World Service woes

By Published on November 13, 2010
  • +
  • -
  • Text size
Bookmark and Share

I was terribly sad to read that hundreds of jobs are at risk at the BBC World Service as a result of the funding cuts imposed in the latest licence fee settlement with the government.

The corporation has now taken on responsibility for funding the station, which costs around £272 million a year and is currently paid for by the Foreign Office. So licence payers are in effect, now coughing up for a service they cannot receive on their radio and is certainly not targeted at them.

So, what can the BBC do to please licence payers in the UK, licence paying expatriates abroad and save money?

The bitter reality, as many British expatriates will tell you, is that the World Service has axed almost every programme which appealed to them over the past decade including popular music, entertainment shows and the ‘News from Britain’ segment.

A sure way to make significant savings, would to be to take a leaf from other smaller external broadcasters and relay a few popular domestic shows on their English language service – for example: The World Tonight, Today and PM – would all sit well on the World Service (and fill the schedule with 6.5 hours of extra, free broadcasting).

I’m not proposing that fine World Service programmes such as The World Today, World Briefing and World Have Your say should be shelved – but blended in with the domestic mix.
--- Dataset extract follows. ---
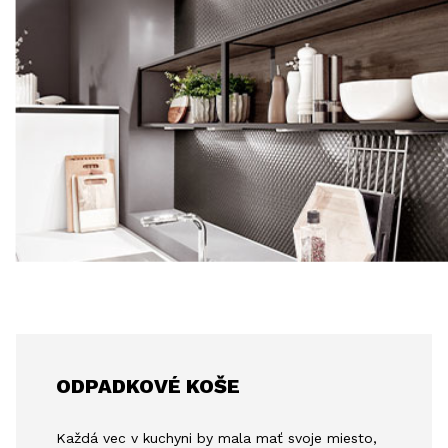
ODPADKOVÉ KOŠE
Každá vec v kuchyni by mala mať svoje miesto,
With such a large hole now in their budget, serious decisions have to be made and utilizing the best of their own domestic programming may fill some of the gap – and keep the high standards we have come to expect from the BBC.

And, without sounding selfish, the FM signal of BFBS relays of Today on 89.7 FM in Nicosia is dodgy at best - so plonk it on the Cyprus World Service relay at 1323 AM and traffic jams will be much easier to handle.